From the first line to the last, reproduce the material exactly.

·····

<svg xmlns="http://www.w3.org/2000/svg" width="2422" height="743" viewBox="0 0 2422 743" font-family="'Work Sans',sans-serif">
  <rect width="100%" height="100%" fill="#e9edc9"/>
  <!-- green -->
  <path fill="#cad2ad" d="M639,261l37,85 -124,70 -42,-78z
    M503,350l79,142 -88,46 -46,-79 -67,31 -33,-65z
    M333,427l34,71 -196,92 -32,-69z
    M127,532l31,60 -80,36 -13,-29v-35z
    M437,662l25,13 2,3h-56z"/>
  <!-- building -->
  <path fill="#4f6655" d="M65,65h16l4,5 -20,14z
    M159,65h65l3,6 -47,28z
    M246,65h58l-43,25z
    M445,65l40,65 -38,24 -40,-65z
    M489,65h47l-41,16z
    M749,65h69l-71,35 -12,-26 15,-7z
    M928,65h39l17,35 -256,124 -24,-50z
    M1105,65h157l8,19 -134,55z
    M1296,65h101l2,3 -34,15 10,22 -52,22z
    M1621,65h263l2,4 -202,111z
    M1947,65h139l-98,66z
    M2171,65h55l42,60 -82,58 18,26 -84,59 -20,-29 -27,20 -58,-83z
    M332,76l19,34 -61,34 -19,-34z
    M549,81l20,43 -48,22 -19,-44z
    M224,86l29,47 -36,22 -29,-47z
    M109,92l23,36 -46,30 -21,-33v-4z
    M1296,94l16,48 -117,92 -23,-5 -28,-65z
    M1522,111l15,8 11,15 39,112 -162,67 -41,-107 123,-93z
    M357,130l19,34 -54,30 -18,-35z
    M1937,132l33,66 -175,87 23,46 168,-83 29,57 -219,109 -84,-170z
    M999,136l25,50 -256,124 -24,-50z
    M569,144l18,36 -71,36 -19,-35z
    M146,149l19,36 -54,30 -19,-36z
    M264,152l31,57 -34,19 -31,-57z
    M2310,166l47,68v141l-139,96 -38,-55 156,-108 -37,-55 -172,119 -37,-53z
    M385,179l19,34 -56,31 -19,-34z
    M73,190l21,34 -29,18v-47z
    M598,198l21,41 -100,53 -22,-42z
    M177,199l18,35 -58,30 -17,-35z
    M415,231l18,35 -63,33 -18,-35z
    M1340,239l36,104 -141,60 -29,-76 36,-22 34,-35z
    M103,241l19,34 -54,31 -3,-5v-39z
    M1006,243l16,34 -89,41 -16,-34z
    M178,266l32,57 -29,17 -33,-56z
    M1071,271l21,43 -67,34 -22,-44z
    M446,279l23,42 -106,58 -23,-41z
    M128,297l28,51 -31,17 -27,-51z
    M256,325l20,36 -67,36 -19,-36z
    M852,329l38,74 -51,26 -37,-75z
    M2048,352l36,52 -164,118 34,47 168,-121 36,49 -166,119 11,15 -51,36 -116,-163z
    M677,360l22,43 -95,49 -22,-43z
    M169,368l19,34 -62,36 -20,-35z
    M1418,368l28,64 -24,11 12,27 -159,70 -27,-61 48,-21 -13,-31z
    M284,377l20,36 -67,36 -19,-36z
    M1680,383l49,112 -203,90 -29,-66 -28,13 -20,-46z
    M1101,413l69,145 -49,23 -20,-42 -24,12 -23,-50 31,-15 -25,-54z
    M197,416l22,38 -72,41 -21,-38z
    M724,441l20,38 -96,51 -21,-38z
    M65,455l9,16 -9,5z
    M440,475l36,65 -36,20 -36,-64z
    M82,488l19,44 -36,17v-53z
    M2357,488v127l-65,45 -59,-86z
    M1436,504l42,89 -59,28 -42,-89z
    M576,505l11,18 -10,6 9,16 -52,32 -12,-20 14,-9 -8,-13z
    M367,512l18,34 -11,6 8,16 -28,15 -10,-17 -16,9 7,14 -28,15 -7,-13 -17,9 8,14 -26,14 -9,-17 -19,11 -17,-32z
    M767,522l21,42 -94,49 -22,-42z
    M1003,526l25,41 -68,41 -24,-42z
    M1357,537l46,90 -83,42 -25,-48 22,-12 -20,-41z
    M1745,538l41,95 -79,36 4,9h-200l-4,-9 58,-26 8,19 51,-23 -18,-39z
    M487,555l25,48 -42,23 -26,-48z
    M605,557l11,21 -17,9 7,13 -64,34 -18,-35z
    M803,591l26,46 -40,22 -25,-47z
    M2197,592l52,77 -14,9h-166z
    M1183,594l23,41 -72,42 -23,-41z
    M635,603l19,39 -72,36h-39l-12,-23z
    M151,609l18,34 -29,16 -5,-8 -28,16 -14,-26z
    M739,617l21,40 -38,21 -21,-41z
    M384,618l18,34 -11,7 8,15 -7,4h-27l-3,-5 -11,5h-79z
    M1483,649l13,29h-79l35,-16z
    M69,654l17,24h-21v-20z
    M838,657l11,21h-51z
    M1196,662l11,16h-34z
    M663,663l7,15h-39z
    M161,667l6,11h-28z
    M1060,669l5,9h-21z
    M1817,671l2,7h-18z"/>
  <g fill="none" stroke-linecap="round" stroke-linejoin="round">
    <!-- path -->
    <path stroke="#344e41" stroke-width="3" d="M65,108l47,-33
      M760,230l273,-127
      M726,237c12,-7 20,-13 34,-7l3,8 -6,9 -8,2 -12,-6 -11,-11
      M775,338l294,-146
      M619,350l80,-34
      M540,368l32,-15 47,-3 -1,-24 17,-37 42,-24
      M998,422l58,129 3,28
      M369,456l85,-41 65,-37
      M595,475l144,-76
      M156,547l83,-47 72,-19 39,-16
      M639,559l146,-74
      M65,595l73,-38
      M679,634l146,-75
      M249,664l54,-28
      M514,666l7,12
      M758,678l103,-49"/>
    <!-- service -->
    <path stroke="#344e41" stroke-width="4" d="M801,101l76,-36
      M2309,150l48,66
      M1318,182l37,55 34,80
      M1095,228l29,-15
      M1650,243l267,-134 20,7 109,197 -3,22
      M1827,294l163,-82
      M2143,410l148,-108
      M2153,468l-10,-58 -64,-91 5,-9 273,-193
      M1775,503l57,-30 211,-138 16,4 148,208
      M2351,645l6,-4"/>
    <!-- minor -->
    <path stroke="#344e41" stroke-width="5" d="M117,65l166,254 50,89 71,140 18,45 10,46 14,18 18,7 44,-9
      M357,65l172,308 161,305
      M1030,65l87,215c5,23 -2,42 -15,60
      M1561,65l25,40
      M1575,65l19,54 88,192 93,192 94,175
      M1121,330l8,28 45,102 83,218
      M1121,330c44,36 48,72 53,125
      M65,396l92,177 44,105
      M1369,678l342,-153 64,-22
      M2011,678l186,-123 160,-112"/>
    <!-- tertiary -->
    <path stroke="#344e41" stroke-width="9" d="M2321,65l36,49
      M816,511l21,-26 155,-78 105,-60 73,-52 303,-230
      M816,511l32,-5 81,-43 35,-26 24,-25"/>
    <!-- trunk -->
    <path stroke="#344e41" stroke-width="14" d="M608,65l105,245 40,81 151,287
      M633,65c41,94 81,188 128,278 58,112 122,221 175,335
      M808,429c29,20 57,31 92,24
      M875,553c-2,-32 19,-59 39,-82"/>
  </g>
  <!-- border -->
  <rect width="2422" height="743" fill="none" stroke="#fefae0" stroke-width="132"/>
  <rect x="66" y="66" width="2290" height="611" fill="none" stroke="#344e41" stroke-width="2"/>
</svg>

·····

**Result for this exercise:**
<svg xmlns="http://www.w3.org/2000/svg" width="2422" height="743" viewBox="0 0 2422 743" font-family="'Work Sans',sans-serif">
  <rect width="100%" height="100%" fill="#e9edc9"/>
  <!-- green -->
  <path fill="#cad2ad" d="M639,261l37,85 -124,70 -42,-78z
    M503,350l79,142 -88,46 -46,-79 -67,31 -33,-65z
    M333,427l34,71 -196,92 -32,-69z
    M127,532l31,60 -80,36 -13,-29v-35z
    M437,662l25,13 2,3h-56z"/>
  <!-- building -->
  <path fill="#4f6655" d="M65,65h16l4,5 -20,14z
    M159,65h65l3,6 -47,28z
    M246,65h58l-43,25z
    M445,65l40,65 -38,24 -40,-65z
    M489,65h47l-41,16z
    M749,65h69l-71,35 -12,-26 15,-7z
    M928,65h39l17,35 -256,124 -24,-50z
    M1105,65h157l8,19 -134,55z
    M1296,65h101l2,3 -34,15 10,22 -52,22z
    M1621,65h263l2,4 -202,111z
    M1947,65h139l-98,66z
    M2171,65h55l42,60 -82,58 18,26 -84,59 -20,-29 -27,20 -58,-83z
    M332,76l19,34 -61,34 -19,-34z
    M549,81l20,43 -48,22 -19,-44z
    M224,86l29,47 -36,22 -29,-47z
    M109,92l23,36 -46,30 -21,-33v-4z
    M1296,94l16,48 -117,92 -23,-5 -28,-65z
    M1522,111l15,8 11,15 39,112 -162,67 -41,-107 123,-93z
    M357,130l19,34 -54,30 -18,-35z
    M1937,132l33,66 -175,87 23,46 168,-83 29,57 -219,109 -84,-170z
    M999,136l25,50 -256,124 -24,-50z
    M569,144l18,36 -71,36 -19,-35z
    M146,149l19,36 -54,30 -19,-36z
    M264,152l31,57 -34,19 -31,-57z
    M2310,166l47,68v141l-139,96 -38,-55 156,-108 -37,-55 -172,119 -37,-53z
    M385,179l19,34 -56,31 -19,-34z
    M73,190l21,34 -29,18v-47z
    M598,198l21,41 -100,53 -22,-42z
    M177,199l18,35 -58,30 -17,-35z
    M415,231l18,35 -63,33 -18,-35z
    M1340,239l36,104 -141,60 -29,-76 36,-22 34,-35z
    M103,241l19,34 -54,31 -3,-5v-39z
    M1006,243l16,34 -89,41 -16,-34z
    M178,266l32,57 -29,17 -33,-56z
    M1071,271l21,43 -67,34 -22,-44z
    M446,279l23,42 -106,58 -23,-41z
    M128,297l28,51 -31,17 -27,-51z
    M256,325l20,36 -67,36 -19,-36z
    M852,329l38,74 -51,26 -37,-75z
    M2048,352l36,52 -164,118 34,47 168,-121 36,49 -166,119 11,15 -51,36 -116,-163z
    M677,360l22,43 -95,49 -22,-43z
    M169,368l19,34 -62,36 -20,-35z
    M1418,368l28,64 -24,11 12,27 -159,70 -27,-61 48,-21 -13,-31z
    M284,377l20,36 -67,36 -19,-36z
    M1680,383l49,112 -203,90 -29,-66 -28,13 -20,-46z
    M1101,413l69,145 -49,23 -20,-42 -24,12 -23,-50 31,-15 -25,-54z
    M197,416l22,38 -72,41 -21,-38z
    M724,441l20,38 -96,51 -21,-38z
    M65,455l9,16 -9,5z
    M440,475l36,65 -36,20 -36,-64z
    M82,488l19,44 -36,17v-53z
    M2357,488v127l-65,45 -59,-86z
    M1436,504l42,89 -59,28 -42,-89z
    M576,505l11,18 -10,6 9,16 -52,32 -12,-20 14,-9 -8,-13z
    M367,512l18,34 -11,6 8,16 -28,15 -10,-17 -16,9 7,14 -28,15 -7,-13 -17,9 8,14 -26,14 -9,-17 -19,11 -17,-32z
    M767,522l21,42 -94,49 -22,-42z
    M1003,526l25,41 -68,41 -24,-42z
    M1357,537l46,90 -83,42 -25,-48 22,-12 -20,-41z
    M1745,538l41,95 -79,36 4,9h-200l-4,-9 58,-26 8,19 51,-23 -18,-39z
    M487,555l25,48 -42,23 -26,-48z
    M605,557l11,21 -17,9 7,13 -64,34 -18,-35z
    M803,591l26,46 -40,22 -25,-47z
    M2197,592l52,77 -14,9h-166z
    M1183,594l23,41 -72,42 -23,-41z
    M635,603l19,39 -72,36h-39l-12,-23z
    M151,609l18,34 -29,16 -5,-8 -28,16 -14,-26z
    M739,617l21,40 -38,21 -21,-41z
    M384,618l18,34 -11,7 8,15 -7,4h-27l-3,-5 -11,5h-79z
    M1483,649l13,29h-79l35,-16z
    M69,654l17,24h-21v-20z
    M838,657l11,21h-51z
    M1196,662l11,16h-34z
    M663,663l7,15h-39z
    M161,667l6,11h-28z
    M1060,669l5,9h-21z
    M1817,671l2,7h-18z"/>
  <g fill="none" stroke-linecap="round" stroke-linejoin="round">
    <!-- path -->
    <path stroke="#344e41" stroke-width="3" d="M65,108l47,-33
      M760,230l273,-127
      M726,237c12,-7 20,-13 34,-7l3,8 -6,9 -8,2 -12,-6 -11,-11
      M775,338l294,-146
      M619,350l80,-34
      M540,368l32,-15 47,-3 -1,-24 17,-37 42,-24
      M998,422l58,129 3,28
      M369,456l85,-41 65,-37
      M595,475l144,-76
      M156,547l83,-47 72,-19 39,-16
      M639,559l146,-74
      M65,595l73,-38
      M679,634l146,-75
      M249,664l54,-28
      M514,666l7,12
      M758,678l103,-49"/>
    <!-- service -->
    <path stroke="#344e41" stroke-width="4" d="M801,101l76,-36
      M2309,150l48,66
      M1318,182l37,55 34,80
      M1095,228l29,-15
      M1650,243l267,-134 20,7 109,197 -3,22
      M1827,294l163,-82
      M2143,410l148,-108
      M2153,468l-10,-58 -64,-91 5,-9 273,-193
      M1775,503l57,-30 211,-138 16,4 148,208
      M2351,645l6,-4"/>
    <!-- minor -->
    <path stroke="#344e41" stroke-width="5" d="M117,65l166,254 50,89 71,140 18,45 10,46 14,18 18,7 44,-9
      M357,65l172,308 161,305
      M1030,65l87,215c5,23 -2,42 -15,60
      M1561,65l25,40
      M1575,65l19,54 88,192 93,192 94,175
      M1121,330l8,28 45,102 83,218
      M1121,330c44,36 48,72 53,125
      M65,396l92,177 44,105
      M1369,678l342,-153 64,-22
      M2011,678l186,-123 160,-112"/>
    <!-- tertiary -->
    <path stroke="#344e41" stroke-width="9" d="M2321,65l36,49
      M816,511l21,-26 155,-78 105,-60 73,-52 303,-230
      M816,511l32,-5 81,-43 35,-26 24,-25"/>
    <!-- trunk -->
    <path stroke="#344e41" stroke-width="14" d="M608,65l105,245 40,81 151,287
      M633,65c41,94 81,188 128,278 58,112 122,221 175,335
      M808,429c29,20 57,31 92,24
      M875,553c-2,-32 19,-59 39,-82"/>
  </g>
  <!-- border -->
  <rect width="2422" height="743" fill="none" stroke="#fefae0" stroke-width="132"/>
  <rect x="66" y="66" width="2290" height="611" fill="none" stroke="#344e41" stroke-width="2"/>
</svg>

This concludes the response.